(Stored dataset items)
-- Opening Marker --

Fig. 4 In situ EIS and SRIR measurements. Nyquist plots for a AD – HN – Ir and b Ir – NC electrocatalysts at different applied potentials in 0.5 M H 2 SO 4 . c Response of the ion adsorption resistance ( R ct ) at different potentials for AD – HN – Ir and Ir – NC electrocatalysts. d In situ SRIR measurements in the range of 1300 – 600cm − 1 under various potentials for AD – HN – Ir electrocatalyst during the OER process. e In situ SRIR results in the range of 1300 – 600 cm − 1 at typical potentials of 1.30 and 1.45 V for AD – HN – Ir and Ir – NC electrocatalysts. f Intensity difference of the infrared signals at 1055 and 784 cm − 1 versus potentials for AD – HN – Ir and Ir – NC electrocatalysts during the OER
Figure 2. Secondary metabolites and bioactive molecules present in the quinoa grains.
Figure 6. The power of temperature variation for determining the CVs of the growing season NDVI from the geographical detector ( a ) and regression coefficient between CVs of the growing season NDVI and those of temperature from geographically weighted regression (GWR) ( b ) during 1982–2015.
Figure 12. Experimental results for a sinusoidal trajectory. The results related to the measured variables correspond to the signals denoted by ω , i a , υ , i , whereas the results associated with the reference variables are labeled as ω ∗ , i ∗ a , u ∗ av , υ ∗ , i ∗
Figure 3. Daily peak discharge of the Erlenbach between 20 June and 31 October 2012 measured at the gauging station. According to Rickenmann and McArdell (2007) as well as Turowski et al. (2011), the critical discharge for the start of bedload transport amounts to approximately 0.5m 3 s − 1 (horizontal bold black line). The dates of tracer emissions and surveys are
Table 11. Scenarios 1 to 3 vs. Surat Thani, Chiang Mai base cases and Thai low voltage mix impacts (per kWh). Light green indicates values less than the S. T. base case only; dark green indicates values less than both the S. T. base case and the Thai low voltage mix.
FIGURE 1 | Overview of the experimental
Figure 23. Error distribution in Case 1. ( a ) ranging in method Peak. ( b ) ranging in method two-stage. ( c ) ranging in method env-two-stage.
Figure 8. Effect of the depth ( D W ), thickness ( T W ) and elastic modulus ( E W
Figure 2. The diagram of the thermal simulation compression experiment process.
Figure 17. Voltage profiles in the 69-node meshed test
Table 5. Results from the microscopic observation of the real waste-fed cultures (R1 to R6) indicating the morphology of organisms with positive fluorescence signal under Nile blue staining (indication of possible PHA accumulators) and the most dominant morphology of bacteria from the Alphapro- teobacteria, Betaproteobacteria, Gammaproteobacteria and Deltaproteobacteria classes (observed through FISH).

-- Closing Marker --

> [WHAT THE TASK REQUIRES]: Extract all of the data shown above without alteration.

> [RESPONSE BELOW]:
Fig. 4 In situ EIS and SRIR measurements. Nyquist plots for a AD – HN – Ir and b Ir – NC electrocatalysts at different applied potentials in 0.5 M H 2 SO 4 . c Response of the ion adsorption resistance ( R ct ) at different potentials for AD – HN – Ir and Ir – NC electrocatalysts. d In situ SRIR measurements in the range of 1300 – 600cm − 1 under various potentials for AD – HN – Ir electrocatalyst during the OER process. e In situ SRIR results in the range of 1300 – 600 cm − 1 at typical potentials of 1.30 and 1.45 V for AD – HN – Ir and Ir – NC electrocatalysts. f Intensity difference of the infrared signals at 1055 and 784 cm − 1 versus potentials for AD – HN – Ir and Ir – NC electrocatalysts during the OER
Figure 2. Secondary metabolites and bioactive molecules present in the quinoa grains.
Figure 6. The power of temperature variation for determining the CVs of the growing season NDVI from the geographical detector ( a ) and regression coefficient between CVs of the growing season NDVI and those of temperature from geographically weighted regression (GWR) ( b ) during 1982–2015.
Figure 12. Experimental results for a sinusoidal trajectory. The results related to the measured variables correspond to the signals denoted by ω , i a , υ , i , whereas the results associated with the reference variables are labeled as ω ∗ , i ∗ a , u ∗ av , υ ∗ , i ∗
Figure 3. Daily peak discharge of the Erlenbach between 20 June and 31 October 2012 measured at the gauging station. According to Rickenmann and McArdell (2007) as well as Turowski et al. (2011), the critical discharge for the start of bedload transport amounts to approximately 0.5m 3 s − 1 (horizontal bold black line). The dates of tracer emissions and surveys are
Table 11. Scenarios 1 to 3 vs. Surat Thani, Chiang Mai base cases and Thai low voltage mix impacts (per kWh). Light green indicates values less than the S. T. base case only; dark green indicates values less than both the S. T. base case and the Thai low voltage mix.
FIGURE 1 | Overview of the experimental
Figure 23. Error distribution in Case 1. ( a ) ranging in method Peak. ( b ) ranging in method two-stage. ( c ) ranging in method env-two-stage.
Figure 8. Effect of the depth ( D W ), thickness ( T W ) and elastic modulus ( E W
Figure 2. The diagram of the thermal simulation compression experiment process.
Figure 17. Voltage profiles in the 69-node meshed test
Table 5. Results from the microscopic observation of the real waste-fed cultures (R1 to R6) indicating the morphology of organisms with positive fluorescence signal under Nile blue staining (indication of possible PHA accumulators) and the most dominant morphology of bacteria from the Alphapro- teobacteria, Betaproteobacteria, Gammaproteobacteria and Deltaproteobacteria classes (observed through FISH).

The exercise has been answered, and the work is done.